De oplossing werd een kleinschalige opslag op hemelsbreed 6 kilometer van onze toekomstige voordeur. Nog in augustus huurden we een grote bus en brachten 80 werken over.
Op de verhuisdag – eind oktober – was de verhuisploeg zo geïnstrueerd dat ze bij het inpakken (een dag eerder) rekening hielden met het als eerste lossen van andere zaken die voorlopig in de opslag moesten. Dozen met nostalgie, creativiteit, meubeltjes waarover nog een besluit moest vallen, schildersezels.

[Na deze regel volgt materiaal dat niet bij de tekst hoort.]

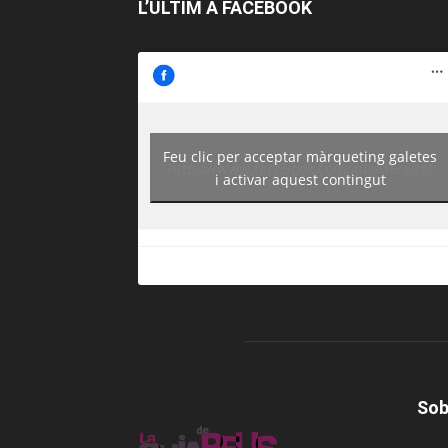
L’ÚLTIM A FACEBOOK
Feu clic per acceptar màrqueting galetes
https://www.facebook.com/guiadereus/
i activar aquest contingut
Sob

Het was in de vroege ochtend van 24 oktober bijna een surrealistische ervaring om in het pikkedonker op de navigatie naar de opslag te rijden, wetend dat daar twee verhuiswagens stonden die al tweeënhalf uur onderweg waren. Lang tijd om daarover te mijmeren was er niet, want binnen tien minuten stond ik ter plaatse te dirigeren wat ik waar wilde hebben. Daarna ging het slot erop en ben ik er slechts een enkele keer geweest, meestal om een map te zoeken die ik thuis niet had kunnen vinden. Tijdens die bliksembezoekjes zag ik wel dat we de opslag niet al te efficiënt hadden volgestouwd. Werk aan de winkel. Als we thuis op orde waren, een mooi project voor het nieuwe jaar. Om het voornemen te onderstrepen mail ik de verhuurder dat wanneer er een half zo grote opslagruimte vrij komt, we graag een seintje willen hebben.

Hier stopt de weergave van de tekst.